Customers pump gas at a COSTCO in Aurora, Colorado. The U.S. EIA says gasoline costs for consumers are the lowest levels since 2005. (Photo By Kathryn Scott Osler/The Denver Post via Getty Images)
Denver Post via Getty Images
The U.S. Energy Information Administration (EIA) reports in its September Short Term Energy Outlook that this year’s cost of gasoline for U.S. drivers is the lowest since at least 2005 as a share of disposable income. That bit of good news for consumers and the Trump White House is but one of a wealth of interesting data points contained in this latest EIA report.
EIA Shows Gas Prices Tied To The Price Of Oil
As is pretty much always the case, this year’s drop in the price for gas at the pump has trended in step with a similar downturn in crude oil prices. After reaching a high of almost $79 per barrel, the West Texas Intermediate (WTI) index price has dropped by over 20% to its current level of roughly $63/bbl. Wholesale gas prices have shown a similar drop from an early February peak of about $2.38 per gallon, falling to $1.99/gallon as of this writing.

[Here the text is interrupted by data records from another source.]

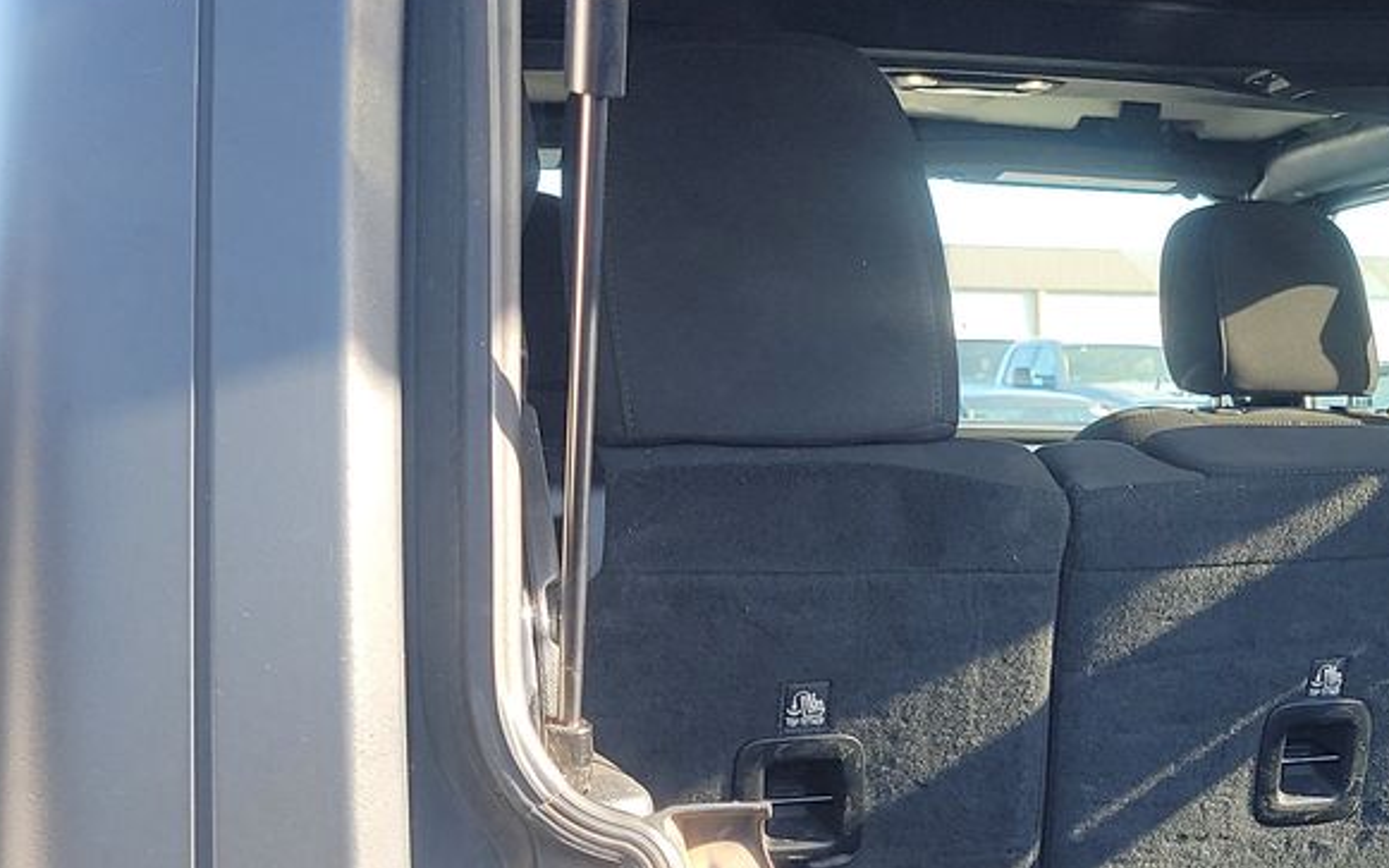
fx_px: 2650
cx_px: 1501
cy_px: 868
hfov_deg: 27.1
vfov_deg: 18.1
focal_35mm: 70
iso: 51
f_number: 1.8
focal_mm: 6.7
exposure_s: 1/59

Diesel fuel prices have followed a similar path since January. That’s another bit of positive news for consumer prices since basically all food, clothing and other consumer goods are transported from factories to market via ships, planes, trucks, and trains which run some variant of Diesel fuel.
More good consumer news comes in the EIA’s projection that further reductions in energy prices remain ahead in the months to come. “We expect the Brent crude oil price will decline significantly in the coming months, falling from $68 per barrel (b) in August to $59/b on average in the fourth quarter of 2025 (4Q25) and around $50/b in early 2026,” EIA analysts say, predicting another 25% drop in crude prices from current levels.
That magnitude of additional price reductions would be supportive of President Donald Trump’s recent statement that he expects gas prices to fall into the $2/gallon range in the coming months. While the current national average retail price for regular gasoline is $3.19 according to AAA, that is inflated by much higher prices in high tax states like California, Oregon, and Illinois. The average gas prices is closer to $2.70 in low price states like Texas, Louisiana, and Alabama.
EIA Sees Natural Gas Prices On The Rise
While low oil prices are never good news for oil-focused drilling companies, EIA says there is good news on the horizon for upstream companies looking to produce more natural gas. “We expect the Henry Hub natural gas spot price will rise from an average of $2.91 per million British thermal units (MMBtu) in August to $3.70/MMBtu in 4Q25 and $4.30/MMBtu next year,” EIA analysts say, a rosy price projection that has been pretty rare across the last 16 years.
Natural gas prices in the U.S. have for the most part been range-bound between $2/MMBtu and $4/MMBtu since 2009. The lone fairly long-term exception to that paradigm came in the post-COVD world in 2022-early 2023, when chronic supply chain and work force issues caused a temporary supply shortage.
Otherwise, the sheer magnitude of America’s natural gas resource has enabled drillers to quickly overwhelm temporary spikes in prices by activating a number of additional drillings and driving prices back down with higher production volumes. With just 110-120 active rigs currently targeting natural gas formation, it is a safe bet that upstream companies would quickly create a similar supply response should domestic gas prices run back up past the $4/MMBtu level as EIA projects.
Anticipating this enduring reality, EIA analysts say they “expect drilling activity in the United States to be more centered in natural gas-intensive producing regions in 2026.”
EIA Report Highlights Tension In The Trump Agenda
These and other data points contained in this EIA report are consistent with the Trump White House’s goal of cutting energy costs to consumers as a major element in reducing the rate of inflation. At the same time, however, the daily news is becoming increasingly cluttered with reports of layoffs taking place in the oil and gas industry and major service companies which deliver another leg of Trump’s agenda: That of American Energy Dominance.
As I pointed out here shortly after last November’s elections, it was never likely that this second Trump presidency would become a replay of the “drill, baby, drill” boom that took place during his first term in office from 2017-2021. The maturity in the development of the big U.S. shale plays, combined with strategies by the bigger corporate drillers to focus more capital resources on increased dividends and stock buyback programs would eliminate that possibility.
Good news for U.S. gasoline consumers almost always means bad news for oil and gas producers. What this latest EIA Outlook illustrates as much as anything else is that inherent tension in these two major facets of the Trump energy agenda remains alive and well.